● **Consegna 1**
Trascrivi dal testo sui pallet il brano che inizia con "Ma cosa è un" e prosegue fino a "comprarne di nuovi.".
● **Consegna 2**
Secondo il testo sui pallet, qual è il termine italiano per "pallet"?

● **Testo di partenza**
= = = = = = =

Il pallet, infatti, è facile da trasportare, è molto flessibile, viene creato in maniera standard ed è reperibile in tutto il mondo. E poi costa pochissimo, visto che dopo diversi usi diventa materiale di scarto di cui disfarsene, è ecologico data la consistenza legnosa, ed è molto efficiente sotto l’aspetto energetico.

Ma cosa è un pallet? In italiano si dice “bancale” e consiste in assi unite tra loro che fanno da basamento alle merci. Sono fatti in legno, quindi naturalmente ecologici. Dopo l’uso, soprattutto nell’ambito del trasporto merci, i pallet vengono normalmente bruciati. Infatti, costa meno bruciarli che accatastarli per poi riportarli al produttore e comprarne di nuovi.

= = = = = = =

● **Voci del dataset**
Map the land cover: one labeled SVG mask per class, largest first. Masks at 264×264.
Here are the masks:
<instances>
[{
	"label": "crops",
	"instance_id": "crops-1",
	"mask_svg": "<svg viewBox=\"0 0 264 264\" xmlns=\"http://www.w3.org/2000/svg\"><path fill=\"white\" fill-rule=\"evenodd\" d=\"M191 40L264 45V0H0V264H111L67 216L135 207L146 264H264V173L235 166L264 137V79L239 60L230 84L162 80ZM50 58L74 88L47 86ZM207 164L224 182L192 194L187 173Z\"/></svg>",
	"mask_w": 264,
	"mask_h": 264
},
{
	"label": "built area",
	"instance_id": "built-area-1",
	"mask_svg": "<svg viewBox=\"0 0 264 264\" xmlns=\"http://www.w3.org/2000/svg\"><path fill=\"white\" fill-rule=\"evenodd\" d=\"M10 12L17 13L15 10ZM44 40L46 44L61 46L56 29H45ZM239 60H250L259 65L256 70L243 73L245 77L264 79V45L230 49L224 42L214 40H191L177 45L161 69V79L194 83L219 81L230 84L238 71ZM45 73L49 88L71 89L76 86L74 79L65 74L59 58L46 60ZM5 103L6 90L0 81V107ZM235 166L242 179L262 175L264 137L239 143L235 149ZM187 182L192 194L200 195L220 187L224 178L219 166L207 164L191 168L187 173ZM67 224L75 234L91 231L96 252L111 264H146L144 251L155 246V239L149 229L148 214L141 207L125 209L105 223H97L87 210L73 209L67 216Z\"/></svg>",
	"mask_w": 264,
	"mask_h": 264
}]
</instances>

= = = = = = =

● **Risposta 1**
Ma cosa è un pallet? In italiano si dice “bancale” e consiste in assi unite tra loro che fanno da basamento alle merci. Sono fatti in legno, quindi naturalmente ecologici. Dopo l’uso, soprattutto nell’ambito del trasporto merci, i pallet vengono normalmente bruciati. Infatti, costa meno bruciarli che accatastarli per poi riportarli al produttore e comprarne di nuovi.

● **Risposta 2**
In italiano si dice "bancale".